I have a date-level promotion data frame that looks something like this:
ID | Date | Promotions | Converted to customer |
---|---|---|---|
1 | 2-Jan | 2 | 0 |
1 | 10-Jan | 3 | 1 |
1 | 14-Jan | 3 | 0 |
2 | 10-Jan | 19 | 1 |
2 | 10-Jan | 8 | 0 |
2 | 10-Jan | 12 | 0 |
Now I want to see what were the number of promotions it took to convert someone into a customer For eg., It took (2+3) promotions to convert ID 1 to the customer and (19) to convert ID 2 to the customer.
Eg.
ID | Date |
---|---|
1 | 5 |
2 | 19 |
I am unable to think of an idea to solve it. Can you please help me?

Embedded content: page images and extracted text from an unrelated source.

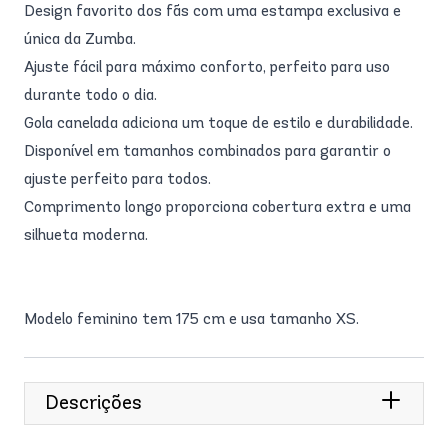
Design favorito dos fãs com uma estampa exclusiva e
única da Zumba.
Ajuste fácil para máximo conforto, perfeito para uso
durante todo o dia.
Gola canelada adiciona um toque de estilo e durabilidade.
Disponível em tamanhos combinados para garantir o
ajuste perfeito para todos.
Comprimento longo proporciona cobertura extra e uma
silhueta moderna.
Modelo feminino tem 175 cm e usa tamanho XS.
Descrições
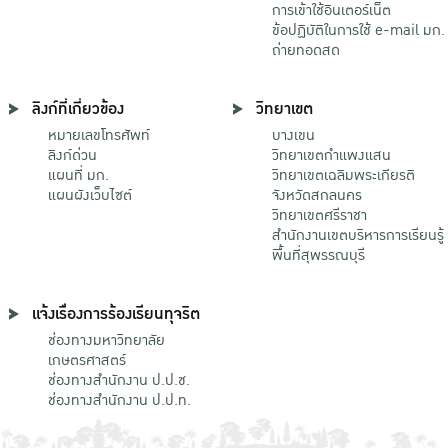
การเข้าใช้อินเตอร์เน็ต
ข้อปฏิบัติในการใช้ e-mail มก.
ถ่ายทอดสด
ลิงก์ที่เกี่ยวข้อง
วิทยาเขต
หมายเลขโทรศัพท์
บางเขน
ลิงก์ด่วน
วิทยาเขตกําแพงแสน
แผนที่ มก.
วิทยาเขตเฉลิมพระเกียรติ
แผนผังเว็บไซต์
จังหวัดสกลนคร
วิทยาเขตศรีราชา
สำนักงานเขตบริหารการเรียนรู้
พื้นที่สุพรรณบุรี
แจ้งเรื่องการร้องเรียนทุจริต
ช่องทางมหาวิทยาลัย
เกษตรศาสตร์
ช่องทางสำนักงาน ป.ป.ช.
ช่องทางสำนักงาน ป.ป.ท.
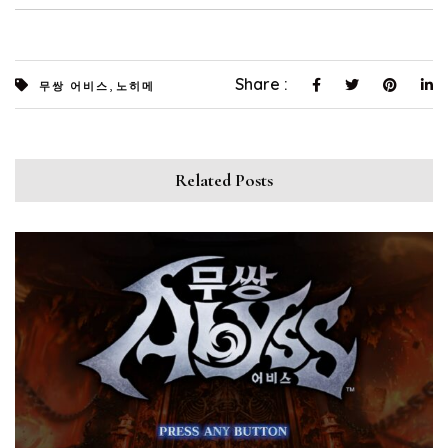
,
Share :
무쌍 어비스
노히메
Related Posts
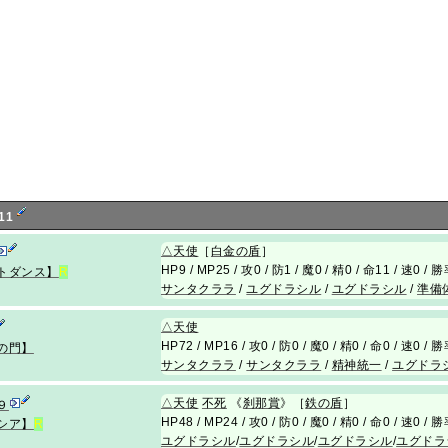
11
△
天使
［
白金の盾
］
HP9 / MP25 / 攻0 / 防1 / 魔0 / 精0 / 命11 / 速0 / 
トダンス】
R
サンタクララ
/
ユグドラシル
/
ユグドラシル
/
準備
△
天使
HP72 / MP16 / 攻0 / 防0 / 魔0 / 精0 / 命0 / 速0 / 
の門】
サンタクララ
/
サンタクララ
/
精神統一
/
ユグドラ
△
天使
不死
《
刹那賞
》［
鉄の盾
］
９
HP48 / MP24 / 攻0 / 防0 / 魔0 / 精0 / 命0 / 速0 / 
シア】
R
ユグドラシル
/
ユグドラシル
/
ユグドラシル
/
ユグドラ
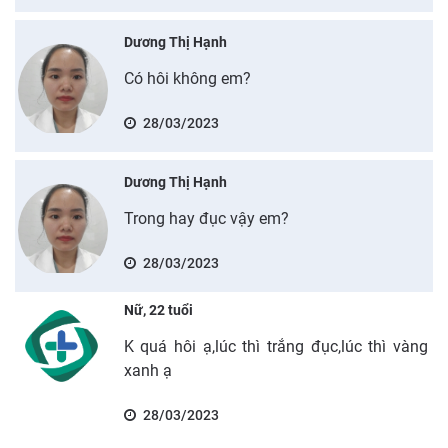
Dương Thị Hạnh
Có hôi không em?
28/03/2023
Dương Thị Hạnh
Trong hay đục vậy em?
28/03/2023
Nữ, 22 tuổi
K quá hôi ạ,lúc thì trắng đục,lúc thì vàng
xanh ạ
28/03/2023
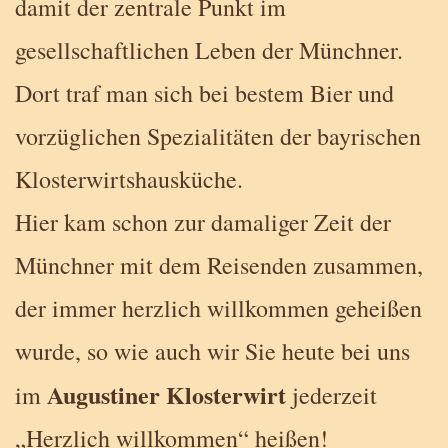
damit der zentrale Punkt im
gesellschaftlichen Leben der Münchner.
Dort traf man sich bei bestem Bier und
vorzüglichen Spezialitäten der bayrischen
Klosterwirtshausküche.
Hier kam schon zur damaliger Zeit der
Münchner mit dem Reisenden zusammen,
der immer herzlich willkommen geheißen
wurde, so wie auch wir Sie heute bei uns
Augustiner Klosterwirt
im
jederzeit
„Herzlich willkommen“ heißen!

@Corralien and mozway have helped with the solution in Python. But I am unable to implement it in Pyspark because of the huge dataframe size (>1 TB).
Use one groupby
to generate a mask to hide the rows, then one groupby.sum
for the sum:
mask = (df.groupby('ID', group_keys=False)['Converted to customer']

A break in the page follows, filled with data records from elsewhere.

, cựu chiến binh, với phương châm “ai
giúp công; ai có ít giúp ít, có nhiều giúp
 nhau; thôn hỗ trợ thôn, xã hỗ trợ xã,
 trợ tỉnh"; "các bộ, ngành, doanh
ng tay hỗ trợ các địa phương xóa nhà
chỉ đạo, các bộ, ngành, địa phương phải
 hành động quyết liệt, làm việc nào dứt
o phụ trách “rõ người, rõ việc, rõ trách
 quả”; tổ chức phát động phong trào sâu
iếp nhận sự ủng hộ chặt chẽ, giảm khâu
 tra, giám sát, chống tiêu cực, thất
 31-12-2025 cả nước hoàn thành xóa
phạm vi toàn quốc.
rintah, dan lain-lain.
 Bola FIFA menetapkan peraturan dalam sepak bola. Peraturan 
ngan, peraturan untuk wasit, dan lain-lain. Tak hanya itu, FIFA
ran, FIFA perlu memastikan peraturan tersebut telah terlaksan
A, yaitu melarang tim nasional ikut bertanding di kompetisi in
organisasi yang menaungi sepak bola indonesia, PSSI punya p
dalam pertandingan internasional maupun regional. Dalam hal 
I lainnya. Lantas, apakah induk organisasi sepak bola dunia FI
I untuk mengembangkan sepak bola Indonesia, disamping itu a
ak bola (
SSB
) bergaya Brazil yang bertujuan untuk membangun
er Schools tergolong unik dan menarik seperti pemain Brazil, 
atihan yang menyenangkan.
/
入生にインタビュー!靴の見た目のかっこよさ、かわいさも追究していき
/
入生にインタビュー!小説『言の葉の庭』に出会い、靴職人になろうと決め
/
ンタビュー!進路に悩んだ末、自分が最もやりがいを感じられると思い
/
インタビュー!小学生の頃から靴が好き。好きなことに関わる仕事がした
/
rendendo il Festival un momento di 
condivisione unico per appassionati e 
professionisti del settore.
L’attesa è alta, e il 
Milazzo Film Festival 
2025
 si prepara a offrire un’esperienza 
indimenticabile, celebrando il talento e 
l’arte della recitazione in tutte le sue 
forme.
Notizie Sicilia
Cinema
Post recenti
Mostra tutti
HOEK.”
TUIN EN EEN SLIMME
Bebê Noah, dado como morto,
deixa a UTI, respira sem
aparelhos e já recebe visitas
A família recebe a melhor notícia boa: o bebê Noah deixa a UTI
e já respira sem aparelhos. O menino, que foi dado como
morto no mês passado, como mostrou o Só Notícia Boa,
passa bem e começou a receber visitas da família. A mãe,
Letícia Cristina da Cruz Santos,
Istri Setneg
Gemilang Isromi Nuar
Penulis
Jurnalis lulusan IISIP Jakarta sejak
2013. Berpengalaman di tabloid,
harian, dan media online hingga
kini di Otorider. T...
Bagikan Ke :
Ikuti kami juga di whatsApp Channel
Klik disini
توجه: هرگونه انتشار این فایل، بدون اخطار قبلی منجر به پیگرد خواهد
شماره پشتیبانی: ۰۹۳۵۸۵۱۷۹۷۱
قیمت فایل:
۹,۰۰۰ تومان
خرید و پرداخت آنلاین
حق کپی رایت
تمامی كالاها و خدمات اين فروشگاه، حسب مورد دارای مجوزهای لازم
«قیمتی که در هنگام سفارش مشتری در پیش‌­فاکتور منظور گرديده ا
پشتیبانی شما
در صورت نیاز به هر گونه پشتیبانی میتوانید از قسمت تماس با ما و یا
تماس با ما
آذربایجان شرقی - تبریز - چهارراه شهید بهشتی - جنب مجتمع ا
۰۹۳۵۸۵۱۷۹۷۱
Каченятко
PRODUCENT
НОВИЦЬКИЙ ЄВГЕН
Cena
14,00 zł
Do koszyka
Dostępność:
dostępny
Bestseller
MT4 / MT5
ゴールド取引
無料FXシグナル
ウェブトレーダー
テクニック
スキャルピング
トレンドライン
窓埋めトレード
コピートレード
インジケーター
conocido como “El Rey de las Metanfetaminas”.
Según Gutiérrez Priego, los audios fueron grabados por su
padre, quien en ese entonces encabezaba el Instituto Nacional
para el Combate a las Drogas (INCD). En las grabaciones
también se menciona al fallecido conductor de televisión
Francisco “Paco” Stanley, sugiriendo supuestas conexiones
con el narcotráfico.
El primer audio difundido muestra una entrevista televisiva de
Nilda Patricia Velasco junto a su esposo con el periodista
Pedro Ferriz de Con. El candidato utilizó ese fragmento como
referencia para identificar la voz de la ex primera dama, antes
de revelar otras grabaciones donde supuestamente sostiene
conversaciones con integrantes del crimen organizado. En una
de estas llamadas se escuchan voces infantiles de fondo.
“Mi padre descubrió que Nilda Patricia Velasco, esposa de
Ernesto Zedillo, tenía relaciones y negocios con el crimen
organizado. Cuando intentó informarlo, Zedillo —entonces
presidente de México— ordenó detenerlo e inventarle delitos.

.apply(lambda s: s.eq(1).shift(fill_value=False).cummax())
)
out = df[~mask].groupby('ID')['Promotions'].sum()
Output:
ID
1 5
2 19
Name: Promotions, dtype: int64
Alternative output:
df[~mask].groupby('ID', as_index=False).agg(**{'Number': ('Promotions', 'sum')})
Output:
ID Number
0 1 5
1 2 19
If you potentially have groups without conversion to customer, you might want to also aggregate the "" column as indicator:
mask = (df.groupby('ID', group_keys=False)['Converted to customer']

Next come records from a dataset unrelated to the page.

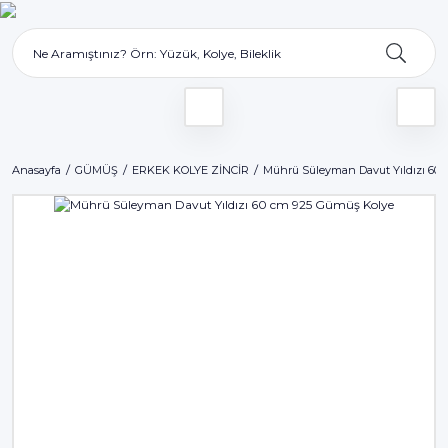
Anasayfa
GÜMÜŞ
ERKEK KOLYE ZİNCİR
Mührü Süleyman Davut Yıldızı 60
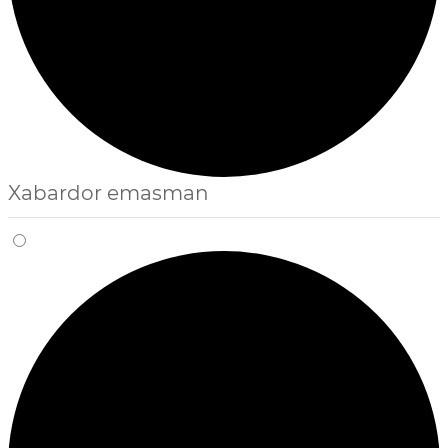
Xabardor emasman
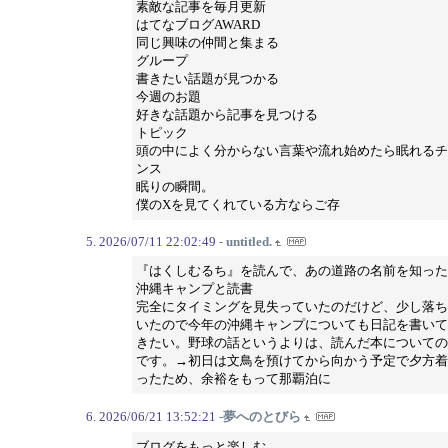
素敵な記事を毎月更新
はてなブログAWARD
同じ興味の仲間と集まる
グループ
書きたい話題が見つかる
今週のお題
好きな話題から記事を見つける
トピック
頭の中によく分からない言葉や流れ始めたら眠れるチ
ンス
眠りの瞬間。
僕のXを見てくれている方ならご存
2026/07/11 22:02:49
- untitled.
『はくしむるち』を読んで、あの道路の名前を知った
沖縄キャンプと読書
完全にタイミングを見失っていたのだけど、少し落ち
いたので今年の沖縄キャンプについても日記を書いて
きたい。野球の話というよりは、読んだ本についての
です。→初日は文鳥を預けてから向かう予定で夕方着
ったため、余裕をもって那覇泊に
2026/06/21 13:52:21
-夢へのとびら
ブログをもっと楽しむ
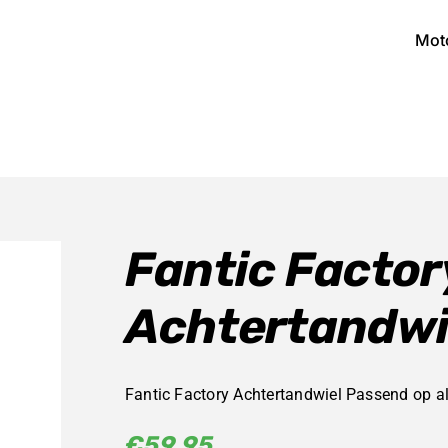
Mot
Fantic Factor
Achtertandwi
Fantic Factory Achtertandwiel Passend op a
€
59,95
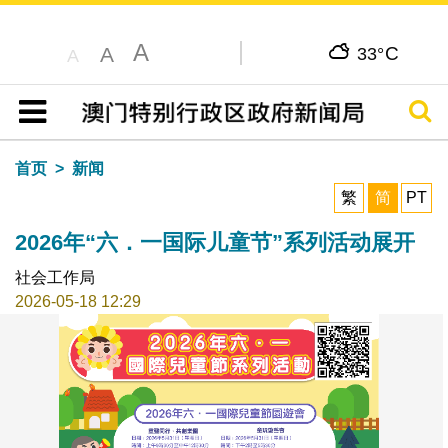
A
C
A
33°
A
搜寻
目录
首页
新闻
繁
简
PT
2026年“六．一国际儿童节”系列活动展开
社会工作局
2026-05-18 12:29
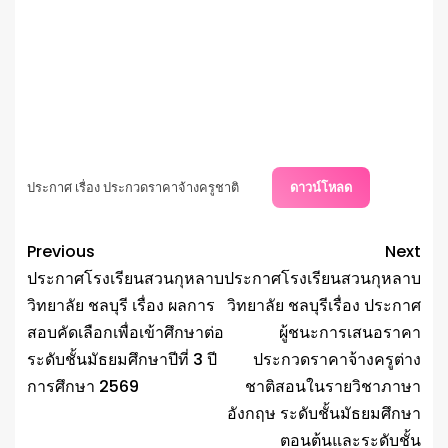
ประกาศ เรื่อง ประกวดราคาจ้างครูชาติ
ดาวน์โหลด
Previous
Next
ประกาศโรงเรียนสวนกุหลาบ
ประกาศโรงเรียนสวนกุหลาบ
วิทยาลัย ชลบุรี เรื่อง ผลการ
วิทยาลัย ชลบุรีเรื่อง ประกาศ
สอบคัดเลือกเพื่อเข้าศึกษาต่อ
ผู้ชนะการเสนอราคา
ระดับชั้นมัธยมศึกษาปีที่ 3 ปี
ประกวดราคาจ้างครูต่าง
การศึกษา 2569
ชาติสอนในรายวิชาภาษา
อังกฤษ ระดับชั้นมัธยมศึกษา
ตอนต้นและระดับชั้น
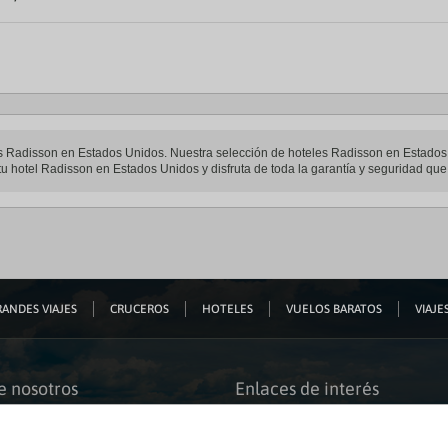
eles Radisson en Estados Unidos. Nuestra selección de hoteles Radisson en Estados 
tu hotel Radisson en Estados Unidos y disfruta de toda la garantía y seguridad que 
ANDES VIAJES
CRUCEROS
HOTELES
VUELOS BARATOS
VIAJES
e nosotros
Enlaces de interés
s somos
Guías de viaje
iación
Catálogos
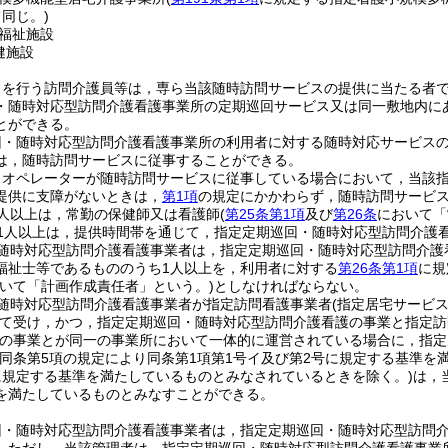
同じ。)
福祉施設
健施設
スを行う訪問介護員等は，専ら当該随時訪問サービスの提供に当たる者
・随時対応型訪問介護看護事業所の定期巡回サービス又は同一敷地内に
とができる。
回・随時対応型訪問介護看護事業所の利用者に対する随時対応サービス
は，随時訪問サービスに従事することができる。
りオペレーターが随時訪問サービスに従事している場合において，当該
提供に支障がないときは，
第1項
の規定にかかわらず，随時訪問サービ
人以上は，常勤の保健師又は看護師
(
第25条第1項
及び
第26条
において「
1人以上は，提供時間帯を通じて，指定定期巡回・随時対応型訪問介護
随時対応型訪問介護看護事業者は，指定定期巡回・随時対応型訪問介護
福祉士等であるもののうち1人以上を，利用者に対する
第26条第1項
に規
おいて「計画作成責任者」という。)
としなければならない。
随時対応型訪問介護看護事業者が指定訪問看護事業者
(指定居宅サービ
て受け，かつ，指定定期巡回・随時対応型訪問介護看護の事業と指定訪
の事業とが同一の事業所において一体的に運営されている場合に，指定
(同条第5項の規定により同条第1項第1号イ及び第2号に規定する基準
に規定する基準を満たしているものとみなされているときを除く。)
は，
を満たしているものとみなすことができる。
回・随時対応型訪問介護看護事業者は，指定定期巡回・随時対応型訪問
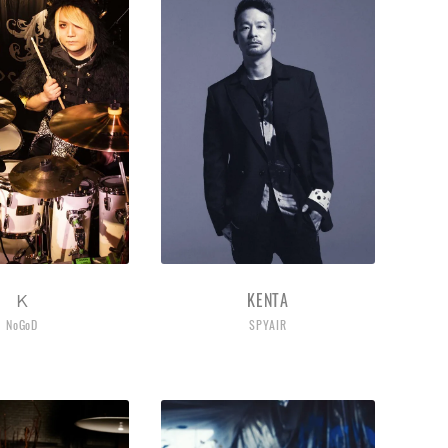
Ｋ
KENTA
NoGoD
SPYAIR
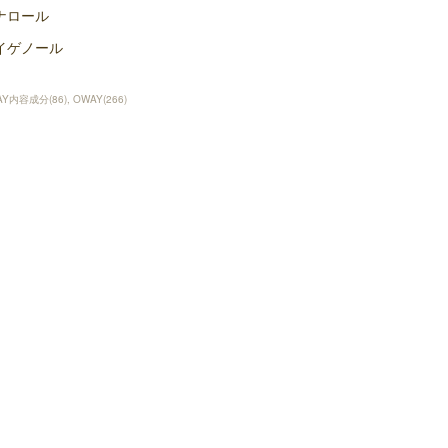
ナロール
イゲノール
AY内容成分
(
86
)
OWAY
(
266
)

.apply(lambda s: s.eq(1).shift(fill_value=False).cummax())
)
out = (df[~mask]
.groupby('ID', as_index=False)
.agg(**{'Number': ('Promotions', 'sum'),
'Converted': ('Converted to customer', 'max')
})
)
Output:
ID Number Converted
0 1 5 1
1 2 19 1
2 3 39 0
Alternative input:
ID Date Promotions Converted to customer
0 1 2-Jan 2 0
1 1 10-Jan 3 1
2 1 14-Jan 3 0
3 2 10-Jan 19 1
4 2 10-Jan 8 0
5 2 10-Jan 12 0
6 3 10-Jan 19 0 # this group has
7 3 10-Jan 8 0 # no conversion
8 3 10-Jan 12 0 # to customer